By 1994, DE 30 was extended west from Millsboro to Bi-State Boulevard between Laurel and Delmar. The route ran concurrent with DE 24 through Millsboro along Main Street and Washington Street before following Millsboro Highway to Mission, where DE 24 split to the west. DE 30 continued south to Shaft Ox Corner, where it joined DE 26 in a concurrency. In Gumboro, DE 54 joined DE 26/DE 30 on Millsboro Highway before DE 30 split west along Whitesville Road. The route continued west and crossed US 13 before becoming Dorothy Road and ending at Bi-State Boulevard. The northern terminus of DE 30 was moved to its current location at DE 1 Bus. by 2003 when a road connecting DE 30 to DE 1 Bus. was completed. In November 2012, construction began on an interchange at DE 1 southeast of Milford. The interchange between DE 1 and DE 30 was completed in July 2014. On February 29, 2016, construction began on a superstreet intersection at US 13; this project was completed on May 19 of that year.

In 2021, the Delaware Department of Transportation (DelDOT) proposed eliminating the portion of DE 30 west of Millsboro. The elimination of this portion of the route was proposed to remove the concurrencies DE 30 had with other numbered routes along Millsboro Highway, reducing sign clutter and motorist confusion. In addition, the section of DE 30 west of Millsboro Highway had no shoulders, low traffic volumes, and ended at a minor intersection with Bi-State Boulevard; the removal of this section of DE 30 may redirect long-distance and truck traffic to use DE 24, DE 26, and DE 54 instead, which have higher traffic volumes and full-width shoulders. The decommissioning was completed in September 2022.

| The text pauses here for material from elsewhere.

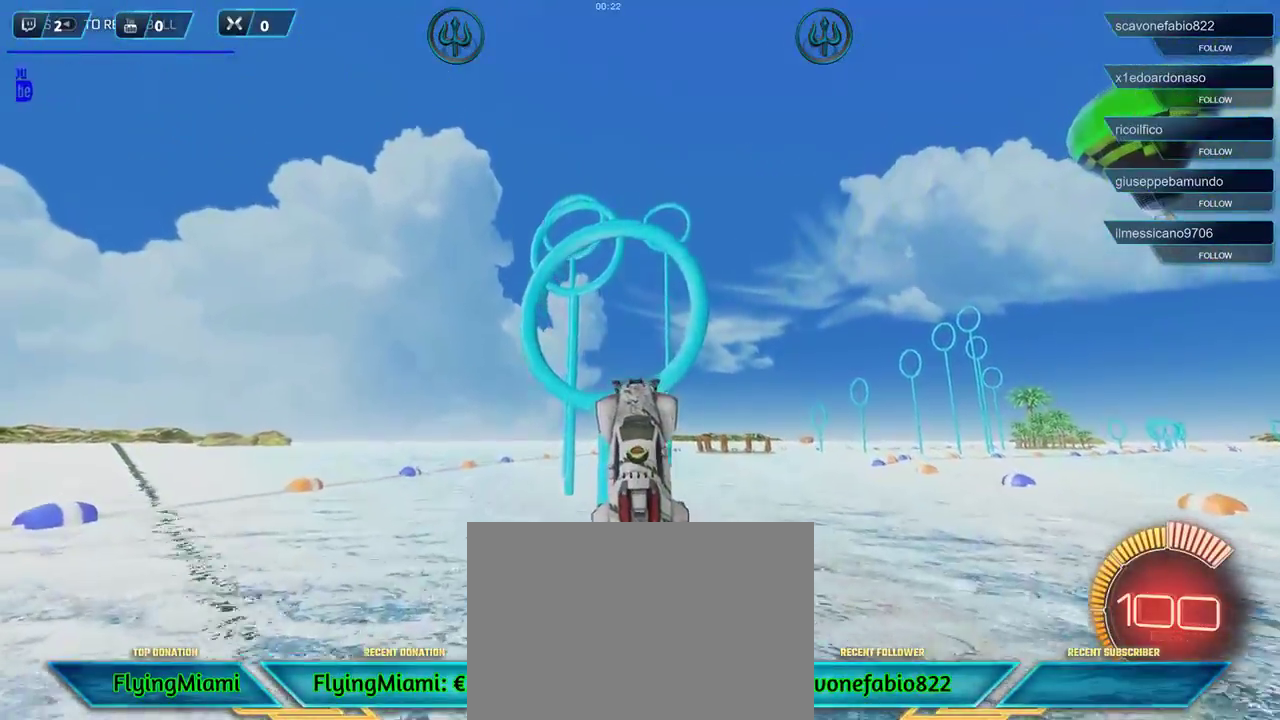
{"buttons": ["R1"], "left_stick": "center", "right_stick": "center", "events": [[133, "left_stick", "up-left"], [233, "left_stick", "center"], [283, "R1", "up"], [467, "R1", "down"]]}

There are plans to construct a roundabout at the DE 16 intersection near Milton in order to reduce crashes at the intersection. Construction of the roundabout is planned for 2025.

==Major intersections==

| Location | mi | km | Destinations | Notes |
| Millsboro | 0.00 | 0.00 | DE 24 (John J. Williams Highway) | Southern terminus |
| Zoar | 3.60 | 5.79 | DE 24 Alt. (Zoar Road) |  |
| Gravel Hill | 8.46 | 13.62 | US 9 / DE 404 (Lewes Georgetown Highway) – Georgetown, Harbeson, Lewes, Rehoboth Beach |  |
| Milton | 12.80 | 20.60 | DE 5 Alt. south (Sand Hill Road) | South end of DE 5 Alt. overlap |
| 13.92 | 22.40 | DE 16 / DE 5 Alt. north (Milton Ellendale Highway) – Ellendale, Milton | North end of DE 5 Alt. overlap |
| Milford | 22.48 | 36.18 | DE 1 (Coastal Highway) – Lewes, Dover | Interchange; access to and from northbound DE 1 via Wilkins Road |
| 22.63 | 36.42 | DE 1 Bus. north (South Rehoboth Boulevard) | Northern terminus; access to northbound DE 1 Bus. and from southbound DE 1 Bus. |
1.000 mi = 1.609 km; 1.000 km = 0.621 mi Concurrency terminus; Incomplete access;

==Delaware Route 30 Alternate==

Delaware Route 30 Alternate (DE 30 Alt.) was a 0.74 mi alternate route of DE 30 south of the city of Milford in the Cedar Creek area. It ran from DE 30 northeast to DE 1 along two-lane undivided Johnson Road, passing through a mix of farmland, woodland, and residential development. The route was created by 1999. DE 30 Alt. originally had full access to and from DE 1, but the median crossover was modified in 2011 to only allow access from DE 30 Alt. to southbound DE 1 while retaining access to DE 30 Alt. from both directions of DE 1. The DE 30 Alt. designation was removed from the road by 2017.